A typical Portuguese dessert I felt in love with. Simple but great taste with the combination of cinnamon, lemon and milky creamy rice.
- 1 cup round-grain rice
- 2 cups of milk (room temperature)
- 1/2 cup sugar
- 2 egg yolks
- 1 lemon
- 1 cinnamon stick
- Ground cinnamon
- Add two cups of water to a larger pot and add the peel of one lemon, a cinnamon stick and a bit of salt. Heat it up.
- As soon as it’s boiling add the rice and decrease the temperature to medium heat. Boil it for 15 minutes. Stir it occasionally.

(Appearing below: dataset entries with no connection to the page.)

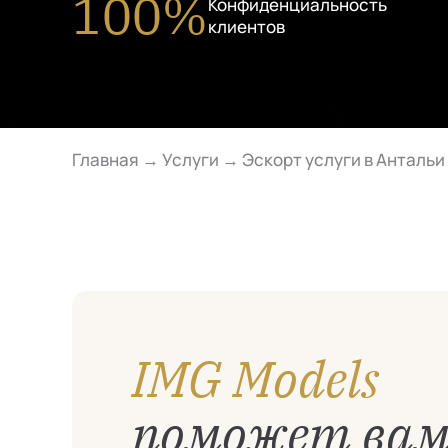
100%
Конфиденциальность
клиентов
Главная
→
Услуги
→
Эскорт услуги в Антальи
IMG Models
поможет ва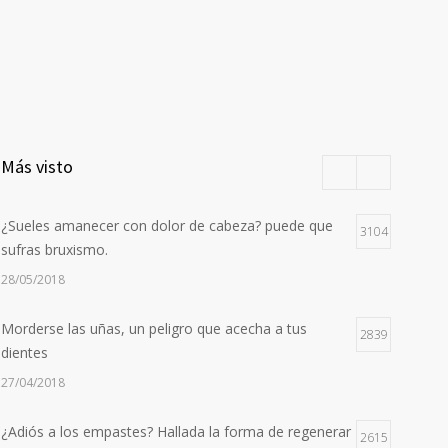
Más visto
¿Sueles amanecer con dolor de cabeza? puede que
3104
sufras bruxismo.
28/05/2018
Morderse las uñas, un peligro que acecha a tus
2839
dientes
27/04/2018
¿Adiós a los empastes? Hallada la forma de regenerar
2615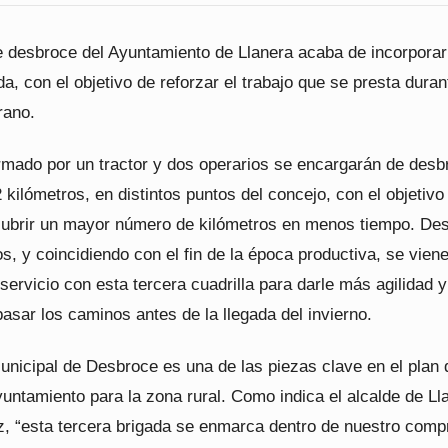
de desbroce del Ayuntamiento de Llanera acaba de incorpora
da, con el objetivo de reforzar el trabajo que se presta duran
rano.
rmado por un tractor y dos operarios se encargarán de desb
2 kilómetros, en distintos puntos del concejo, con el objetivo
 cubrir un mayor número de kilómetros en menos tiempo. De
s, y coincidiendo con el fin de la época productiva, se vien
servicio con esta tercera cuadrilla para darle más agilidad y
asar los caminos antes de la llegada del invierno.
unicipal de Desbroce es una de las piezas clave en el plan 
yuntamiento para la zona rural. Como indica el alcalde de Ll
, “esta tercera brigada se enmarca dentro de nuestro com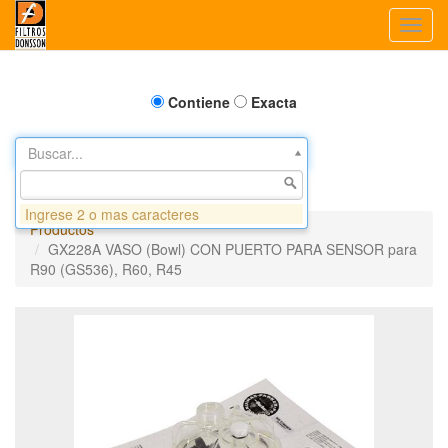
Toggl
navig
Contiene
Exacta
Buscar...
Ingrese 2 o mas caracteres
Productos
GX228A VASO (Bowl) CON PUERTO PARA SENSOR para
R90 (GS536), R60, R45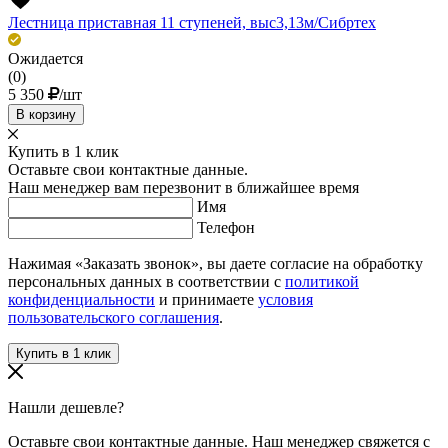
Лестница приставная 11 ступеней, выс3,13м/Сибртех
Ожидается
(0)
5 350
/шт
В корзину
Купить в 1 клик
Оставьте свои контактные данные.
Наш менеджер вам перезвонит в ближайшее время
Имя
Телефон
Нажимая «Заказать звонок», вы даете согласие на обработку
персональных данных в соответствии с
политикой
конфиденциальности
и принимаете
условия
пользовательского соглашения
.
Нашли дешевле?
Оставьте свои контактные данные. Наш менеджер свяжется с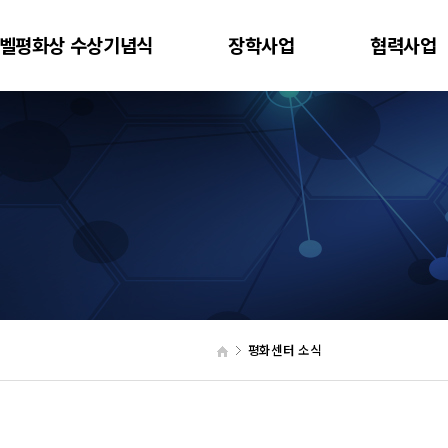
벨평화상 수상기념식
장학사업
협력사업
평화센터 소식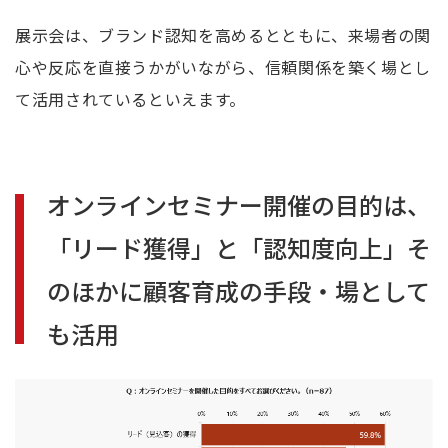
展示会は、ブランド認知を高めるとともに、来場者の関
心や反応を直接うかがいながら、信頼関係を築く場とし
て活用されているといえます。
オンラインセミナー開催の目的は、
「リード獲得」と「認知度向上」
そ
のほかに顧客育成の手段・場として
も活用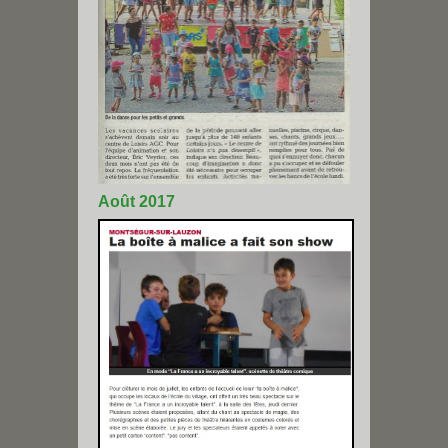
Août 2017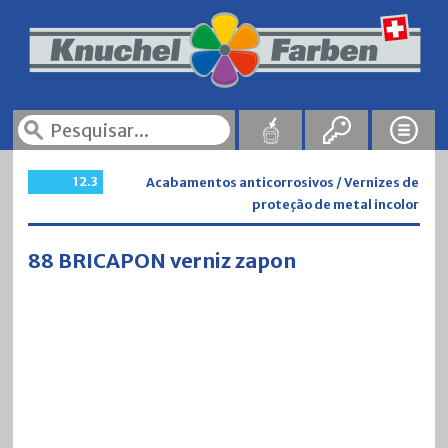
12.3
Acabamentos anticorrosivos / Vernizes de
proteção de metal incolor
88 BRICAPON verniz zapon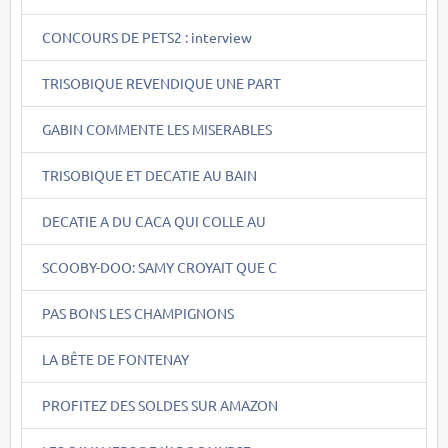
CONCOURS DE PETS2 : interview
TRISOBIQUE REVENDIQUE UNE PART
GABIN COMMENTE LES MISERABLES
TRISOBIQUE ET DECATIE AU BAIN
DECATIE A DU CACA QUI COLLE AU
SCOOBY-DOO: SAMY CROYAIT QUE C
PAS BONS LES CHAMPIGNONS
LA BÊTE DE FONTENAY
PROFITEZ DES SOLDES SUR AMAZON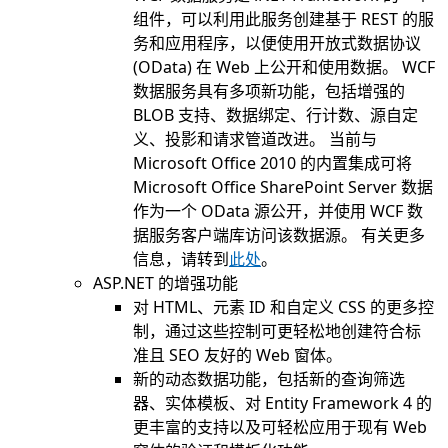
组件，可以利用此服务创建基于 REST 的服
务和应用程序，以便使用开放式数据协议
(OData) 在 Web 上公开和使用数据。 WCF
数据服务具有多项新功能，包括增强的
BLOB 支持、数据绑定、行计数、源自定
义、投影和请求管道改进。 当前与
Microsoft Office 2010 的内置集成可将
Microsoft Office SharePoint Server 数据
作为一个 OData 源公开，并使用 WCF 数
据服务客户端库访问该数据源。 有关更多
信息，请转到
此处
。
ASP.NET 的增强功能
对 HTML、元素 ID 和自定义 CSS 的更多控
制，通过这些控制可更轻松地创建符合标
准且 SEO 友好的 Web 窗体。
新的动态数据功能，包括新的查询筛选
器、实体模板、对 Entity Framework 4 的
更丰富的支持以及可轻松应用于现有 Web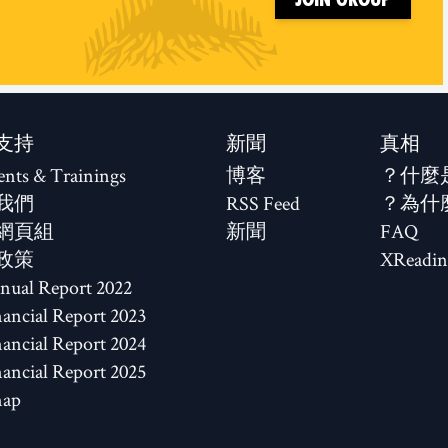
支持
新聞
真相
ents & Trainings
博客
什麼
我們
RSS Feed
為什
網頁組
新聞
FAQ
政策
XReadin
2022 Annual Report
2023 Financial Report
2024 Financial Report
2025 Financial Report
map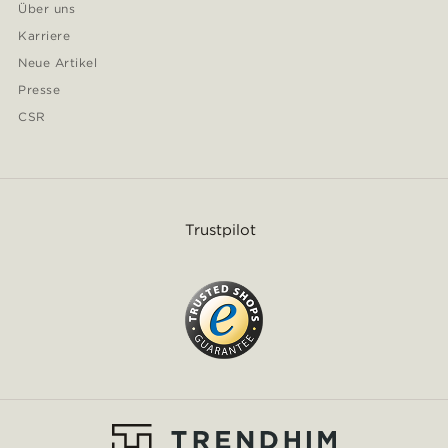
Über uns
Karriere
Neue Artikel
Presse
CSR
Trustpilot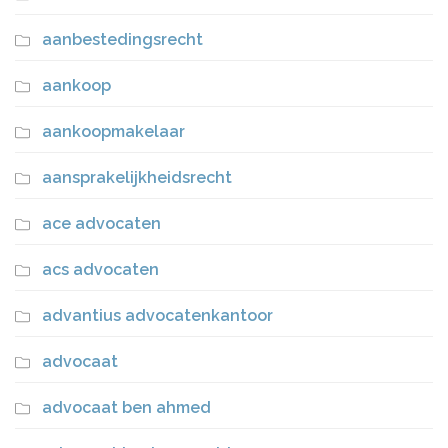
aanbestedingsrecht
aankoop
aankoopmakelaar
aansprakelijkheidsrecht
ace advocaten
acs advocaten
advantius advocatenkantoor
advocaat
advocaat ben ahmed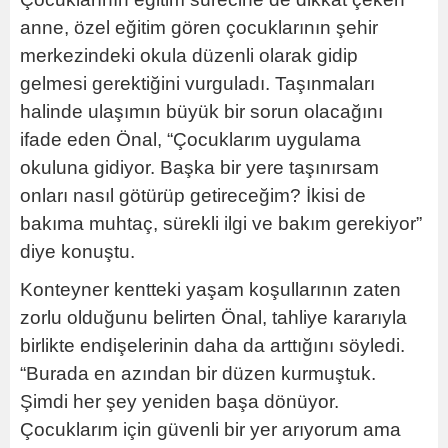
anne, özel eğitim gören çocuklarının şehir
merkezindeki okula düzenli olarak gidip
gelmesi gerektiğini vurguladı. Taşınmaları
halinde ulaşımın büyük bir sorun olacağını
ifade eden Önal, “Çocuklarım uygulama
okuluna gidiyor. Başka bir yere taşınırsam
onları nasıl götürüp getireceğim? İkisi de
bakıma muhtaç, sürekli ilgi ve bakım gerekiyor”
diye konuştu.
Konteyner kentteki yaşam koşullarının zaten
zorlu olduğunu belirten Önal, tahliye kararıyla
birlikte endişelerinin daha da arttığını söyledi.
“Burada en azından bir düzen kurmuştuk.
Şimdi her şey yeniden başa dönüyor.
Çocuklarım için güvenli bir yer arıyorum ama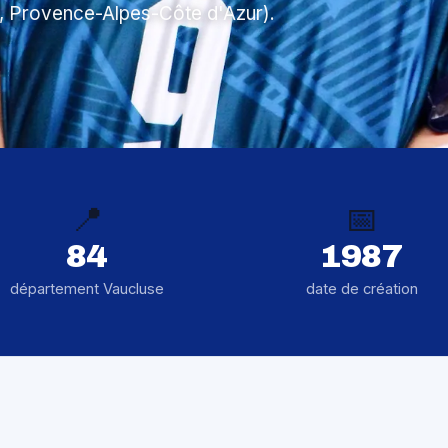
e, Provence-Alpes-Côte d'Azur).
📍
📅
84
1987
département Vaucluse
date de création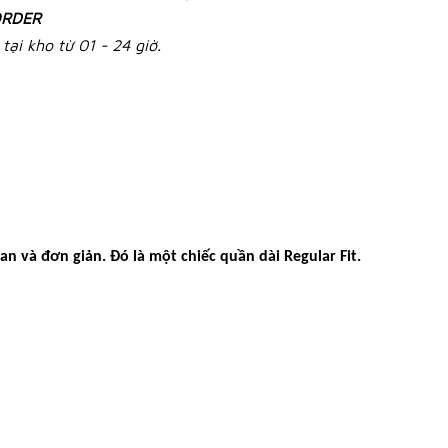
RDER
tại kho từ 01 - 24 giờ.
an và đơn giản. Đó là một chiếc quần dài Regular Fit.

- Add the milk and boil it for another 15 minutes at medium heat.
- As soon as the rice has the preferred texture add the sugar. Boil it on a low level for another 5 minutes. If the consistency becomes too thick add some more milk. In the end it should be creamy but still liquid, too.
- Remove the lemon and the cinnamon stick.
- Put the egg yolk in a separate bowl and add two table spoons of the cooked rice to it. Whisk it quickly and add it to the pot of the rice. Mix it thoroughly and turn the heat off.
- Fill the rice into a big bowl (preferably a flat one) and let it cool down.
- Add some cinnamon on top before serving.
The original version has a lot more sugar in it but I preferred a lighter version to taste the lemon even better.
For a nice pattern on top just fold a piece of paper two times and cut in some decorative spares.